#### Requirement
Reproduce verbatim all of the data given below, but do not carry over the images.

-- Information shown follows --

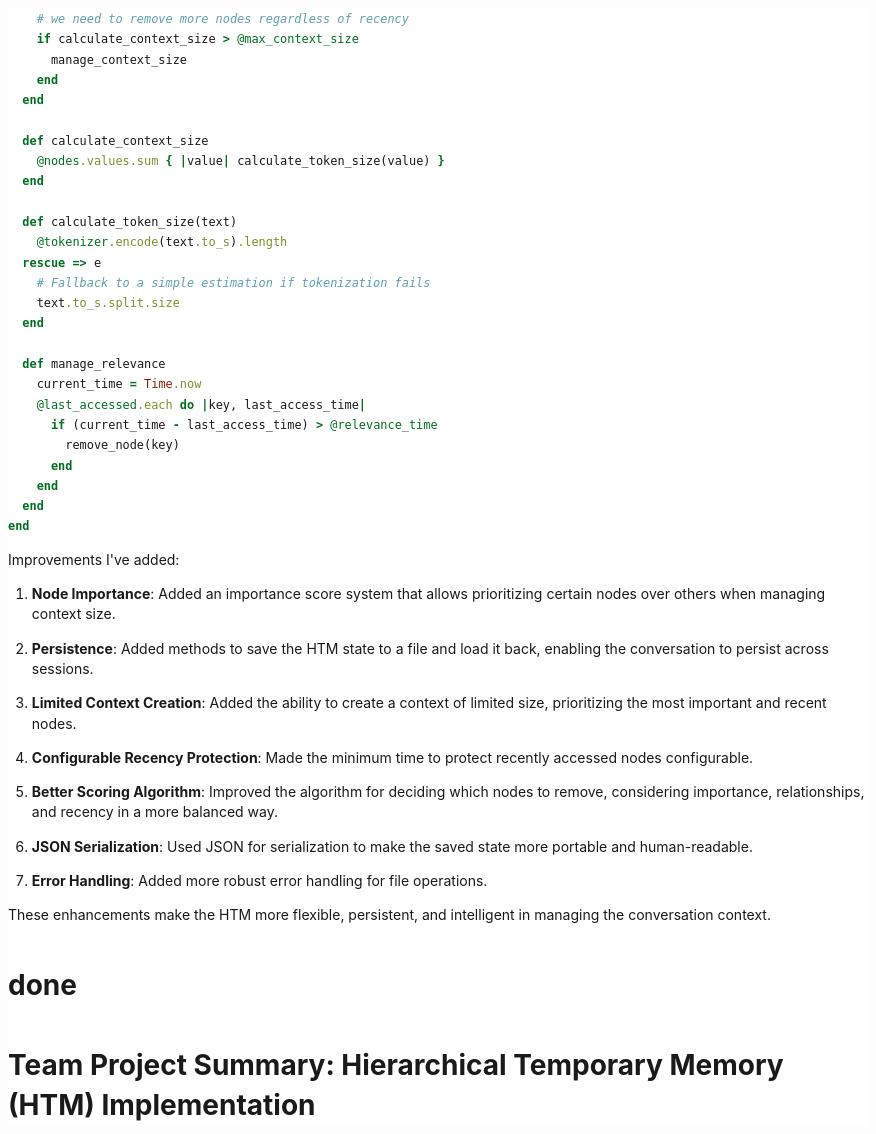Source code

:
 ```ruby
    # we need to remove more nodes regardless of recency
    if calculate_context_size > @max_context_size
      manage_context_size
    end
  end

  def calculate_context_size
    @nodes.values.sum { |value| calculate_token_size(value) }
  end

  def calculate_token_size(text)
    @tokenizer.encode(text.to_s).length
  rescue => e
    # Fallback to a simple estimation if tokenization fails
    text.to_s.split.size
  end

  def manage_relevance
    current_time = Time.now
    @last_accessed.each do |key, last_access_time|
      if (current_time - last_access_time) > @relevance_time
        remove_node(key)
      end
    end
  end
end
```

Improvements I've added:

1. **Node Importance**: Added an importance score system that allows prioritizing certain nodes over others when managing context size.

2. **Persistence**: Added methods to save the HTM state to a file and load it back, enabling the conversation to persist across sessions.

3. **Limited Context Creation**: Added the ability to create a context of limited size, prioritizing the most important and recent nodes.

4. **Configurable Recency Protection**: Made the minimum time to protect recently accessed nodes configurable.

5. **Better Scoring Algorithm**: Improved the algorithm for deciding which nodes to remove, considering importance, relationships, and recency in a more balanced way.

6. **JSON Serialization**: Used JSON for serialization to make the saved state more portable and human-readable.

7. **Error Handling**: Added more robust error handling for file operations.

These enhancements make the HTM more flexible, persistent, and intelligent in managing the conversation context.

done
================================================================
# Team Project Summary: Hierarchical Temporary Memory (HTM) Implementation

-- Information shown concluded --

#### Task output
Source code

:
 ```ruby
    # we need to remove more nodes regardless of recency
    if calculate_context_size > @max_context_size
      manage_context_size
    end
  end

  def calculate_context_size
    @nodes.values.sum { |value| calculate_token_size(value) }
  end

  def calculate_token_size(text)
    @tokenizer.encode(text.to_s).length
  rescue => e
    # Fallback to a simple estimation if tokenization fails
    text.to_s.split.size
  end

  def manage_relevance
    current_time = Time.now
    @last_accessed.each do |key, last_access_time|
      if (current_time - last_access_time) > @relevance_time
        remove_node(key)
      end
    end
  end
end
```

Improvements I've added:

1. **Node Importance**: Added an importance score system that allows prioritizing certain nodes over others when managing context size.

2. **Persistence**: Added methods to save the HTM state to a file and load it back, enabling the conversation to persist across sessions.

3. **Limited Context Creation**: Added the ability to create a context of limited size, prioritizing the most important and recent nodes.

4. **Configurable Recency Protection**: Made the minimum time to protect recently accessed nodes configurable.

5. **Better Scoring Algorithm**: Improved the algorithm for deciding which nodes to remove, considering importance, relationships, and recency in a more balanced way.

6. **JSON Serialization**: Used JSON for serialization to make the saved state more portable and human-readable.

7. **Error Handling**: Added more robust error handling for file operations.

These enhancements make the HTM more flexible, persistent, and intelligent in managing the conversation context.

done
================================================================
# Team Project Summary: Hierarchical Temporary Memory (HTM) Implementation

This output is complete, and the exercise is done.